### Short problem 1
According to the Varnish security text, which process does the administrator start to get web-cache service?

Security barriers in Varnish

Security is a very important design driver in Varnish, more likely than not, if you find yourself thinking “Why did he do _that_ ? the answer has to do with security.

The Varnish security model is based on some very crude but easy to understand barriers between the various components:

              .-->- provides ->---------------------------------------.
              |                                          |            |
     (ADMIN)--+-->- runs ----->---.                      |            |
              |                   |                      |            |
              |-->- cli_req -->---|                      v            v
              '--<- cli_resp -<---|                     VCL        MODULE
                                  |                      |            |
     (OPER)                       |                      |reads       |
       |                          |                      |            |
       |runs                      |                      |            |
       |      .-<- create -<-.    |    .->- fork ->-.    v            |
       v      |->- check -->-|-- MGT --|            |-- VCC <- loads -|
      VSM     |-<- write --<-'    |    '-<- wait -<-'    |            |
     TOOLS    |                   |                      |            |
       ^      |     .-------------'                      |            |
       |      |     |                                    |writes      |
       |reads |     |->- fork ----->-.                   |            |
       |      |     |->- cli_req -->-|                   |            |
      VSM ----'     |-<- cli_resp -<-|                   v            |
       |            '-<- wait -----<-|                VCL.SO          |
       |                             |                   |            |
       |                             |                   |            |
       |---->----- inherit --->------|--<-- loads -------'            |
       |---->-----  reads ---->------|                                |
       '----<----- writes ----<------|--<-- loads --------------------'
                                     |
                                     |
                                     |
         .--->-- http_req --->--.    |    .-->-- http_req --->--.
(ANON) --|                      |-- CLD --|                     |-- (BACKEND)
         '---<-- http_resp --<--'         '--<-- http_resp --<--'

(ASCII-ART rules!)

The really Important Barrier

The central actor in Varnish is the Manager process, “MGT”, which is the process the administrator “(ADMIN)” starts to get web-cache service.

Having been there myself, I do not subscribe to the “I feel cool and important when I get woken up at 3AM to restart a dead process” school of thought, in fact, I think that is a clear sign of mindless stupidity: If we cannot get a computer to restart a dead process, why do we even have them ?

The task of the Manager process is therefore not cache web content, but to make sure there always is a process which does that, the Child “CLD” process.

That is the major barrier in Varnish: All management happens in one process all actual movement of traffic happens in another, and the Manager process does not trust the Child process at all.

### Short problem 2
Update the records from the line containing "family: Acrididae" through the line containing "common name: Tiger swallowtail", replacing "scientific name" with "binomial name" and leaving everything else unchanged.

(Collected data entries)
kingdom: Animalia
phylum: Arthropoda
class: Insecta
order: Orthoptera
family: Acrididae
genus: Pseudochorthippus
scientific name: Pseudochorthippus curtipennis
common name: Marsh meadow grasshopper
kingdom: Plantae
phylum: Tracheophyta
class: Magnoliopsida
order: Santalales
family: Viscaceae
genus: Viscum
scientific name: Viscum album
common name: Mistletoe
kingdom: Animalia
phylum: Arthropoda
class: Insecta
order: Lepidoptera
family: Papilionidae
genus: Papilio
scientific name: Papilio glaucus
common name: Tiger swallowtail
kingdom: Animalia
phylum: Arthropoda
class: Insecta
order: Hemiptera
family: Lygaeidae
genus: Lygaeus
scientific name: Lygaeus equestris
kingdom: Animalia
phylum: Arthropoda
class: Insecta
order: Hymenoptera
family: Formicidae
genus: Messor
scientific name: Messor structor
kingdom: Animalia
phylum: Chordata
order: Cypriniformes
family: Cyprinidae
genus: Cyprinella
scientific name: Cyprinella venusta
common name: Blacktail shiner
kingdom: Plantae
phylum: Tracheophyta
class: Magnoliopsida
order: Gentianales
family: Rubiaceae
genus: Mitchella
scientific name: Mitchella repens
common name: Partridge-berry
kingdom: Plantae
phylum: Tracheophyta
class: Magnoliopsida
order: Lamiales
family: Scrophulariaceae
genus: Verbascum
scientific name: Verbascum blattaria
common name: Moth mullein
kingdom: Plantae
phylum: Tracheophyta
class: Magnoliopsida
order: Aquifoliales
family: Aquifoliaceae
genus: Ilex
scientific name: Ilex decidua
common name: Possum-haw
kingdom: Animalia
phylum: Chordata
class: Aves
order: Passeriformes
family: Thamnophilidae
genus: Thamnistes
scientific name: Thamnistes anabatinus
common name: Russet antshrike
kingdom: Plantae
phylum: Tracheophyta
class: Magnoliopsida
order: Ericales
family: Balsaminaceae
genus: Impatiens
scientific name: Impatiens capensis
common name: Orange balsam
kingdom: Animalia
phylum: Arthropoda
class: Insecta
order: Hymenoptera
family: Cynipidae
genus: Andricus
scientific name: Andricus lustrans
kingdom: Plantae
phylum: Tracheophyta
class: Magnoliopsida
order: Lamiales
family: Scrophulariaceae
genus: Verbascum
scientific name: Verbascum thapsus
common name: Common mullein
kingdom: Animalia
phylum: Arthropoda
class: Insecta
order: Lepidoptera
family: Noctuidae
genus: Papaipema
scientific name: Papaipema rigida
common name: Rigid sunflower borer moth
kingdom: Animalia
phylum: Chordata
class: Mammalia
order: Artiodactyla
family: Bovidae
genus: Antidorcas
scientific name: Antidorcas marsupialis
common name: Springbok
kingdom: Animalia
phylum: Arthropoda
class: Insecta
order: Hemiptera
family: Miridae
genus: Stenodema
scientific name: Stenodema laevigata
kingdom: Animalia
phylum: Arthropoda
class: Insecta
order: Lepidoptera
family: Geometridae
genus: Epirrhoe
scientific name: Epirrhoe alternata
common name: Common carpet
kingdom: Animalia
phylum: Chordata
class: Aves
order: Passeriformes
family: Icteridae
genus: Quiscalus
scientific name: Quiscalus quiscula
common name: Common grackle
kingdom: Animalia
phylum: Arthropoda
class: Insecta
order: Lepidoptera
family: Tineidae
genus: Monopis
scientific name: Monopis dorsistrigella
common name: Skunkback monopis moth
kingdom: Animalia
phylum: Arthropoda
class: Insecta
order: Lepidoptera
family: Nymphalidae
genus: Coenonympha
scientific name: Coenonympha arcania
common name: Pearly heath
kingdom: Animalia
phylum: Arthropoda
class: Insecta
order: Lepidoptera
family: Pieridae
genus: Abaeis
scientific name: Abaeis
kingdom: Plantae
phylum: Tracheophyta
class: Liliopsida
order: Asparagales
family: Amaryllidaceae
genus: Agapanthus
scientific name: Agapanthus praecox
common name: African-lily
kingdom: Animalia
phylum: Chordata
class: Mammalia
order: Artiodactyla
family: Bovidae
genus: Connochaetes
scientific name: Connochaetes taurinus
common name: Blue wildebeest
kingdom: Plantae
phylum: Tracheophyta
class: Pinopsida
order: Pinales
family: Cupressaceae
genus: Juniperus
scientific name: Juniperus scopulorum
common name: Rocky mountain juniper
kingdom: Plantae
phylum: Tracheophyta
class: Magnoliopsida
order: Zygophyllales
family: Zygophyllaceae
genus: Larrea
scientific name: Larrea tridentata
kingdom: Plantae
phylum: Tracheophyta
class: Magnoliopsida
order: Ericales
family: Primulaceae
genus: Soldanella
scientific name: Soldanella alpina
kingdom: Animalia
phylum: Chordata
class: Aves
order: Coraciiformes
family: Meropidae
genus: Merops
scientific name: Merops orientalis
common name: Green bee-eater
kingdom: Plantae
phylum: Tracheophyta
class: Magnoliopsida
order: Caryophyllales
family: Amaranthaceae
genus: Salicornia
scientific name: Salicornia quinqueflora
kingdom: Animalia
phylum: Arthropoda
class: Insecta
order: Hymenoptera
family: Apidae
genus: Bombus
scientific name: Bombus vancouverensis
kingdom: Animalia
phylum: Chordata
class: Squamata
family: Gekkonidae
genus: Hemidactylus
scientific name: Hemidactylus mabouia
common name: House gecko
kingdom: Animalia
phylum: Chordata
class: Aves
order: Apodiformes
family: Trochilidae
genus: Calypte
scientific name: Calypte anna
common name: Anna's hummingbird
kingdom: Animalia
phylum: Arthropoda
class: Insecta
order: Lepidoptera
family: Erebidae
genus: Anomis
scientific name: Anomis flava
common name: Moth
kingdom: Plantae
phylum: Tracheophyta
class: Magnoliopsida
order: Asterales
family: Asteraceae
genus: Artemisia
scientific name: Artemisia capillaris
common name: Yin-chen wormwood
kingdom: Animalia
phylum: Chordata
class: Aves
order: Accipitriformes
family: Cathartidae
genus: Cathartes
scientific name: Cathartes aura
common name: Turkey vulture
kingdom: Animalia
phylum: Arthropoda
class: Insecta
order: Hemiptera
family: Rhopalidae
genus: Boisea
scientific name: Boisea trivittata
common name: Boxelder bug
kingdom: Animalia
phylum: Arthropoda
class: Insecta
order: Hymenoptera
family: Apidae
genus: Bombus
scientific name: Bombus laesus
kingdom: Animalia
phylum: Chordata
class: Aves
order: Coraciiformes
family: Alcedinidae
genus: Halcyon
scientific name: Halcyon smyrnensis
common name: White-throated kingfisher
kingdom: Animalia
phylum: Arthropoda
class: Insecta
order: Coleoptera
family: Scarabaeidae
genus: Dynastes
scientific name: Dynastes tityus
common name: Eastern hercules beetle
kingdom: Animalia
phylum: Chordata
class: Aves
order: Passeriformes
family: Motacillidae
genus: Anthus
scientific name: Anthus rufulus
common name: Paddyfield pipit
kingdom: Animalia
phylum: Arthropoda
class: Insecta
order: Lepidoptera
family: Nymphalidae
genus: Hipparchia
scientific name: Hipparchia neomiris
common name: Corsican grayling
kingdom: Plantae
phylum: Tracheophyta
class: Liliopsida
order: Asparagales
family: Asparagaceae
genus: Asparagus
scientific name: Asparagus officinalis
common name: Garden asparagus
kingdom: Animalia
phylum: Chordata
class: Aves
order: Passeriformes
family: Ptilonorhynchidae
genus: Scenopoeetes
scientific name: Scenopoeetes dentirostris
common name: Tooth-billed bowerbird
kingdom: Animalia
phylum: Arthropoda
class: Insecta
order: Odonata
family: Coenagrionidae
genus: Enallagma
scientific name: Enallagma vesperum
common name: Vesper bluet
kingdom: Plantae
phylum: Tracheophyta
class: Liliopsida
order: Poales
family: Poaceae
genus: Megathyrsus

### Full response 1
The Manager process, "MGT".

### Full response 2
family: Acrididae
genus: Pseudochorthippus
binomial name: Pseudochorthippus curtipennis
common name: Marsh meadow grasshopper
kingdom: Plantae
phylum: Tracheophyta
class: Magnoliopsida
order: Santalales
family: Viscaceae
genus: Viscum
binomial name: Viscum album
common name: Mistletoe
kingdom: Animalia
phylum: Arthropoda
class: Insecta
order: Lepidoptera
family: Papilionidae
genus: Papilio
binomial name: Papilio glaucus
common name: Tiger swallowtail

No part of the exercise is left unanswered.